Rosa abre los ojos. Cree que la han llamado. Figuras poco nítidas aparecen frente a ella, pero, al instante, se alegra de que no sean verdes.

—¡Bendito sea Dios! —dice la voz de Refugio, su madre—. ¡Qué susto nos metiste, escuincla!

Sin saber cómo llegó allí, Rosa reconoce su recámara. Sus ojos parecen ya mejor ajustados a la realidad y logra ver que también están con ella cuatro de sus hermanos, incluido Manuel.

Lo siguiente que escucha, es la historia de cómo se había desmayado bajo el sol. La habían levantado entre dos hombres y la acomodaron bajo la sombra de un árbol para que se recuperara. Pero entonces, le dicen, despertó y echó a correr como loca hasta que colisionó de frente contra el mismo árbol. La tuvieron que llevar a su casa para que la curaran y le dieran agua para rehidratarla.

Rosa asimila aquellas palabras que acaba de oír y se relaja un poco al saberse a salvo de su imaginaria prisión. Luego, ve a Manuel acercarse. Ella no sabe qué decirle. Se siente avergonzada y derrotada. Pero entonces la lucidez vuelve a su mente y, abriendo mucho los ojos, le pregunta:

—¿Y mis centavos?

La mirada de Manuel se muda de compasiva a furiosa.

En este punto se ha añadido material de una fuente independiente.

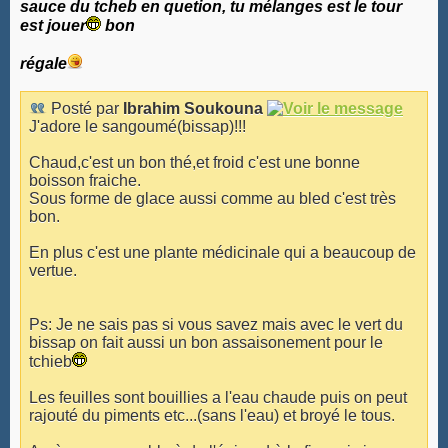
sauce du tcheb en quetion, tu mélanges est le tour
est jouer
bon
régale
Posté par
Ibrahim Soukouna
J'adore le sangoumé(bissap)!!!
Chaud,c'est un bon thé,et froid c'est une bonne
boisson fraiche.
Sous forme de glace aussi comme au bled c'est très
bon.
En plus c'est une plante médicinale qui a beaucoup de
vertue.
Ps: Je ne sais pas si vous savez mais avec le vert du
bissap on fait aussi un bon assaisonement pour le
tchieb
Les feuilles sont bouillies a l'eau chaude puis on peut
rajouté du piments etc...(sans l'eau) et broyé le tous.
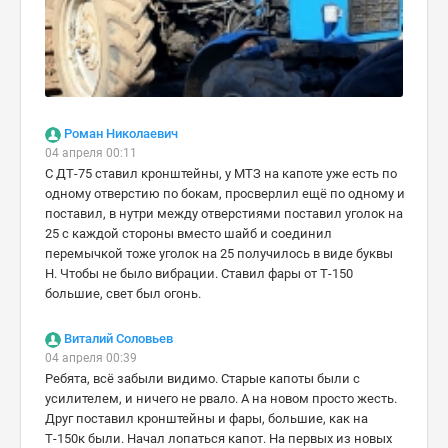
Роман Николаевич
04 апреля 00:11
С ДТ-75 ставил кронштейны, у МТЗ на капоте уже есть по
одному отверстию по бокам, просверлил ещё по одному и
поставил, в нутри между отверстиями поставил уголок на
25 с каждой стороны вместо шайб и соединил
перемычкой тоже уголок на 25 получилось в виде буквы
Н. Чтобы не было вибрации. Ставил фары от Т-150
большие, свет был огонь.
Виталий Соловьев
04 апреля 00:39
Ребята, всё забыли видимо. Старые капоты были с
усилителем, и ничего не рвало. А на новом просто жесть.
Друг поставил кронштейны и фары, большие, как на
Т-150к были. Начал лопаться капот. На первых из новых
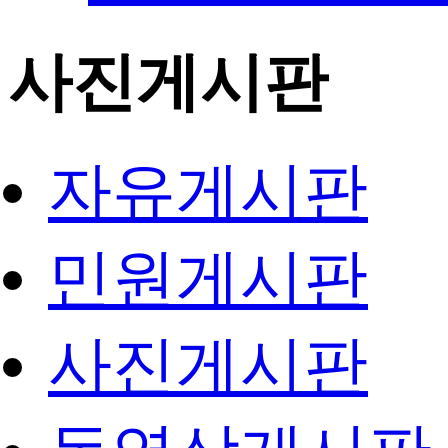
사진게시판
자유게시판
민원게시판
사진게시판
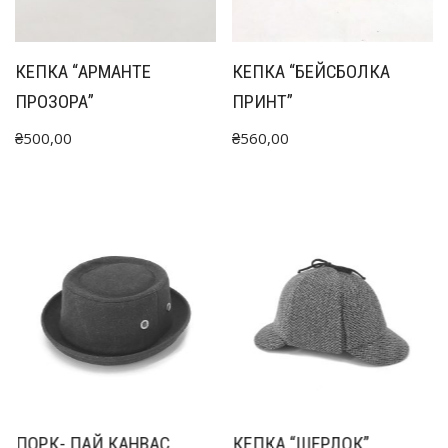
КЕПКА “АРМАНТЕ
КЕПКА “БЕЙСБОЛКА
ПРОЗОРА”
ПРИНТ”
₴
500,00
₴
560,00
ПОРК- ПАЙ КАНВАС
КЕПКА “ШЕРЛОК”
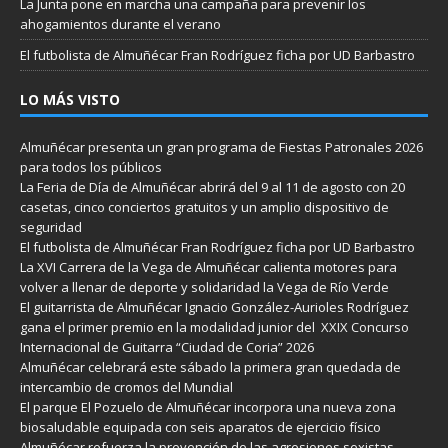
La Junta pone en marcha una campaña para prevenir los
ahogamientos durante el verano
El futbolista de Almuñécar Fran Rodríguez ficha por UD Barbastro
LO MÁS VISTO
Almuñécar presenta un gran programa de Fiestas Patronales 2026
para todos los públicos
La Feria de Día de Almuñécar abrirá del 9 al 11 de agosto con 20
casetas, cinco conciertos gratuitos y un amplio dispositivo de
seguridad
El futbolista de Almuñécar Fran Rodríguez ficha por UD Barbastro
La XVI Carrera de la Vega de Almuñécar calienta motores para
volver a llenar de deporte y solidaridad la Vega de Río Verde
El guitarrista de Almuñécar Ignacio González-Aurioles Rodríguez
gana el primer premio en la modalidad junior del XXIX Concurso
Internacional de Guitarra “Ciudad de Coria” 2026
Almuñécar celebrará este sábado la primera gran quedada de
intercambio de cromos del Mundial
El parque El Pozuelo de Almuñécar incorpora una nueva zona
biosaludable equipada con seis aparatos de ejercicio físico
Almuñécar refuerza la prevención de las agresiones sexistas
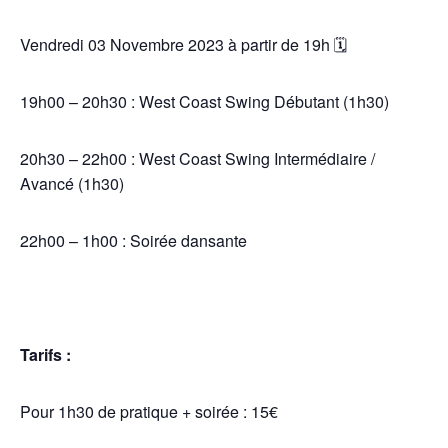
Vendredi 03 Novembre 2023 à partir de 19h 🗓️
19h00 – 20h30 : West Coast Swing Débutant (1h30)
20h30 – 22h00 : West Coast Swing Intermédiaire /
Avancé (1h30)
22h00 – 1h00 : Soirée dansante
Tarifs :
Pour 1h30 de pratique + soirée : 15€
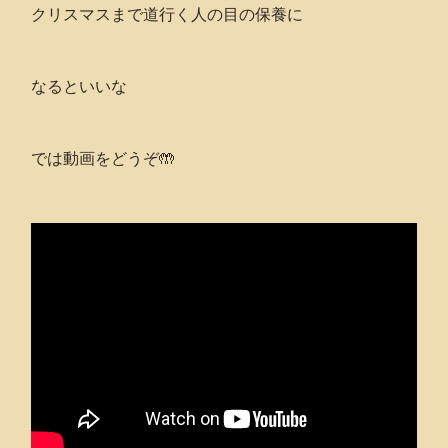
クリスマスまで道行く人の目の保養に
なるといいな
では動画をどうぞ🤲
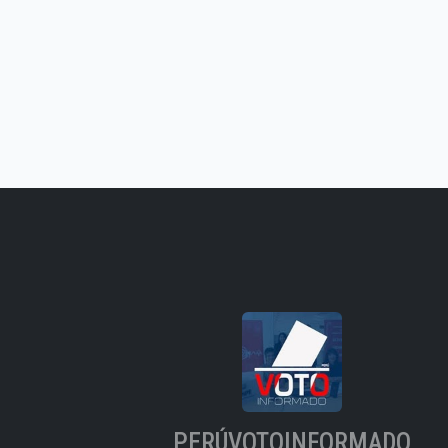
PERÚVOTOINFORMADO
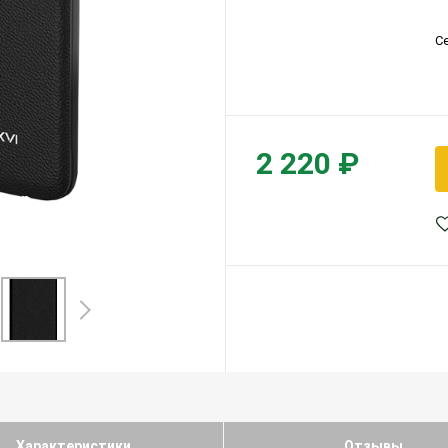
С
2 220 ₽
Характеристики
Отзывы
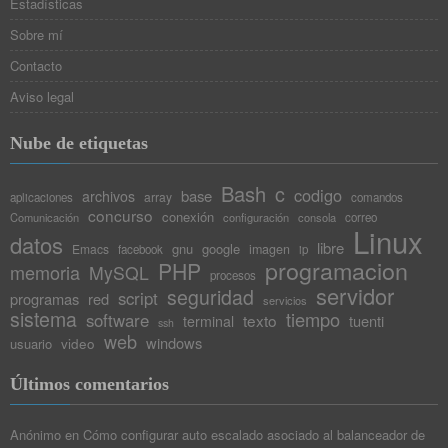
Estadísticas
Sobre mí
Contacto
Aviso legal
Nube de etiquetas
Bash
c
codigo
base
archivos
array
aplicaciones
comandos
concurso
conexión
Comunicación
configuración
consola
correo
Linux
datos
libre
gnu
google
Emacs
imagen
facebook
ip
programacion
PHP
memoria
MySQL
procesos
servidor
seguridad
script
programas
red
servicios
sistema
tiempo
software
texto
tuenti
terminal
ssh
web
windows
video
usuario
Últimos comentarios
Anónimo
en
Cómo configurar auto escalado asociado al balanceador de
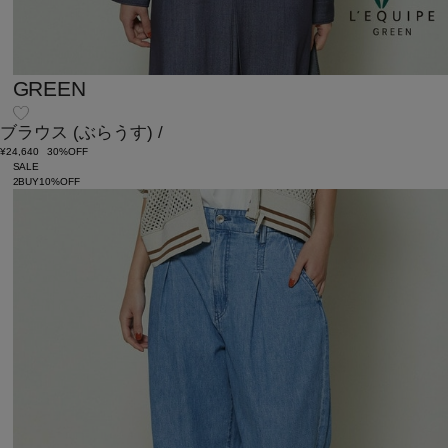
GREEN
ブラウス
(ぶらうす)
/
¥24,640
30%OFF
SALE
2BUY10%OFF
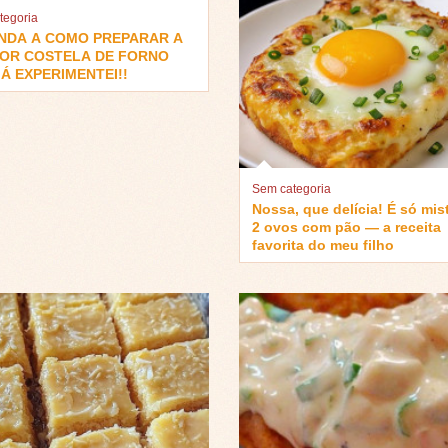
tegoria
NDA A COMO PREPARAR A
OR COSTELA DE FORNO
Á EXPERIMENTEI!!
Sem categoria
Nossa, que delícia! É só mis
2 ovos com pão — a receita
favorita do meu filho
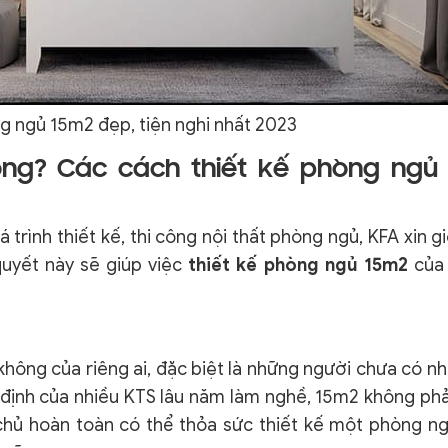
g ngủ 15m2 đẹp, tiện nghi nhất 2023
ng? Các cách thiết kế phòng ngủ
trình thiết kế, thi công nội thất phòng ngủ, KFA xin gi
quyết này sẽ giúp việc
thiết kế phòng ngủ 15m2
của
ông của riêng ai, đặc biệt là những người chưa có nh
 định của nhiều KTS lâu năm làm nghề, 15m2 không phả
chủ hoàn toàn có thể thỏa sức thiết kế một phòng n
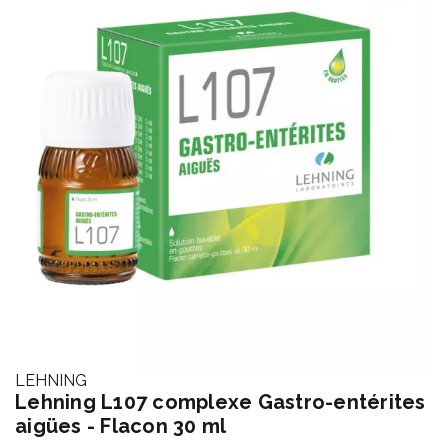
LEHNING
Lehning L107 complexe Gastro-entérites
aigües - Flacon 30 ml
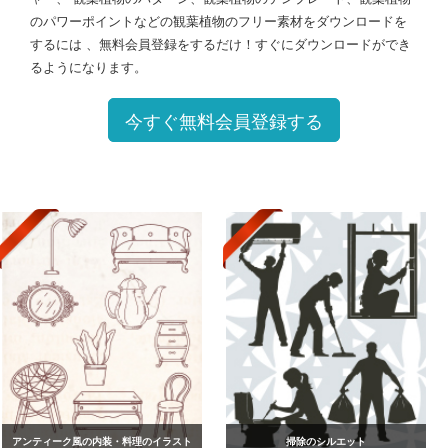
のパワーポイントなどの観葉植物のフリー素材をダウンロードを
するには 、無料会員登録をするだけ！すぐにダウンロードができ
るようになります。
今すぐ無料会員登録する
アンティーク風の内装・料理のイラスト
掃除のシルエット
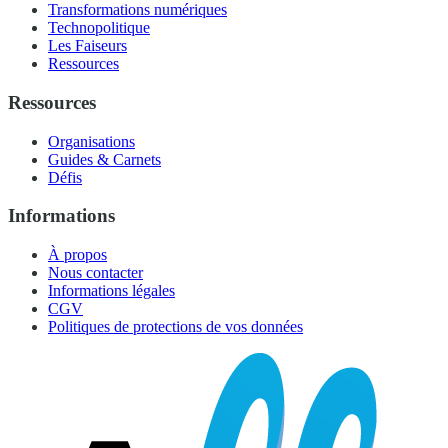
Transformations numériques
Technopolitique
Les Faiseurs
Ressources
Ressources
Organisations
Guides & Carnets
Défis
Informations
À propos
Nous contacter
Informations légales
CGV
Politiques de protections de vos données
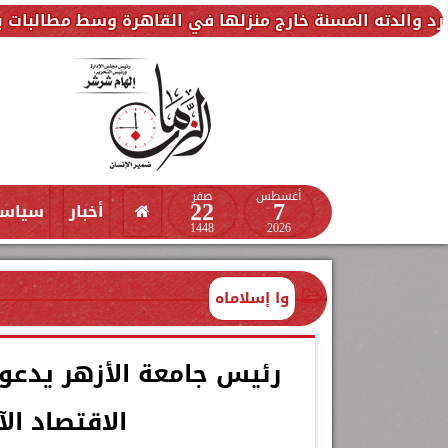
مسنة خارج منزلها في القاهرة وسط مطالبات بالتحقيق
أغسطس
صفر
22
7
أخبار
سياس
1448
2026
وا إسلاماه
رئيس جامعة الأزهر يدعو
الاقتصاد ال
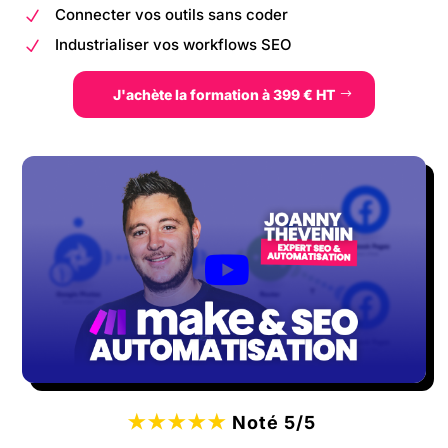
Connecter vos outils sans coder
N
Industrialiser vos workflows SEO
N
J'achète la formation à 399 € HT
★★★★★
Noté 5/5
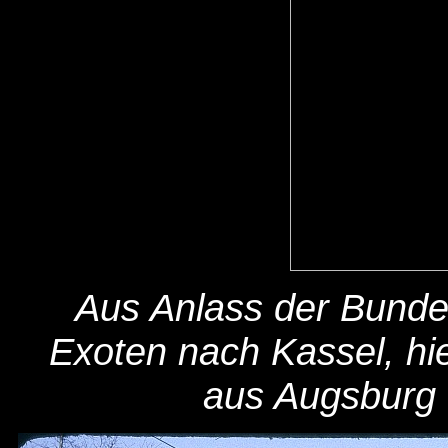
Aus Anlass der Bunde
Exoten nach Kassel, hi
aus Augsburg 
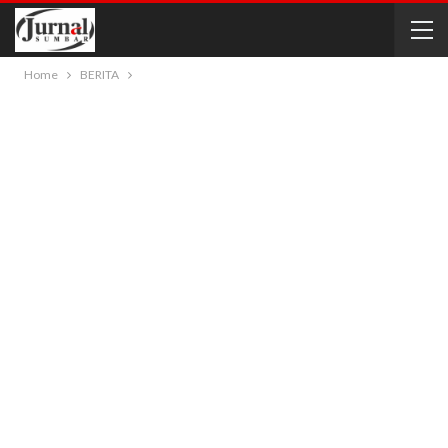
Home
BERITA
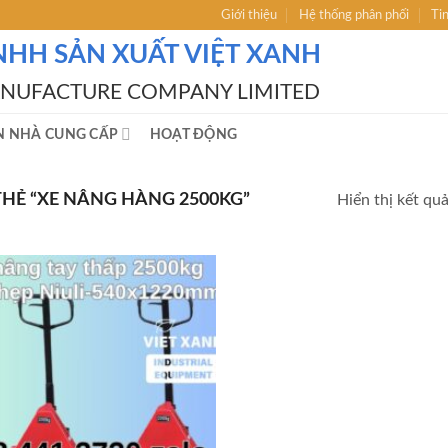
Giới thiệu
Hệ thống phân phối
Ti
NHH SẢN XUẤT VIỆT XANH
ANUFACTURE COMPANY LIMITED
N NHÀ CUNG CẤP
HOẠT ĐỘNG
Ẻ “XE NÂNG HÀNG 2500KG”
Hiển thị kết qu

Por haberla ayudado en sus desmayos, Manuel no pudo juntar las suficientes cubetas para lograr juntar ni tres centavos. ¿Y encima se atrevía a cobrarle los centavos que ella no había ganado?

Manuel sale de la recámara sin decir nada, pero su indignación es infinita. Pocas veces alguien lo había visto así. Rosa no entiende la causa del enojo de Manuel y trata de explicarle a su madre:

—Sólo quería darle los centavos para su tamarindo.